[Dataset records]
****************

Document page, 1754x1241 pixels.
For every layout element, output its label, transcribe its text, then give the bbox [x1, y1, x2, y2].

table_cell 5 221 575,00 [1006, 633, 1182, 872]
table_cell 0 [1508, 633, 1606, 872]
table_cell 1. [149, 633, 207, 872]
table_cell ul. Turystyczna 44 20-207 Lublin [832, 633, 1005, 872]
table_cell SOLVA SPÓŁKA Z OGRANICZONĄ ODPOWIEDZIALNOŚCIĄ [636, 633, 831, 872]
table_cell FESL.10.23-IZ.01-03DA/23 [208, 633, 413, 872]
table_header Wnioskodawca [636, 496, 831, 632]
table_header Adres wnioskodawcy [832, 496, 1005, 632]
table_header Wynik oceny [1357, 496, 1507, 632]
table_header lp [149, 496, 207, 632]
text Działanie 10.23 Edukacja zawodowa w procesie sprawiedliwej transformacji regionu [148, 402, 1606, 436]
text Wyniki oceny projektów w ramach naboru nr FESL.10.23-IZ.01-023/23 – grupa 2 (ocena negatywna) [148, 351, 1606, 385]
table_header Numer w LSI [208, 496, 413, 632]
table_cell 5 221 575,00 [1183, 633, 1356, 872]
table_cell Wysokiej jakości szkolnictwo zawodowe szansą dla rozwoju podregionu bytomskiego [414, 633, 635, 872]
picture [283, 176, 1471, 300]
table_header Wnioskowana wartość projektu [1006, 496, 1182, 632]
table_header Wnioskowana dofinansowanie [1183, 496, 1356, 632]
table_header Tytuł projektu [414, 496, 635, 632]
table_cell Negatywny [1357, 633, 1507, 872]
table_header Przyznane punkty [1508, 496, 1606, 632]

****************

• _JOB ITEM_
Give the count of lines in the data above holding the word "FESL", and nothing beyond it.

• _WRITTEN REPLY_
2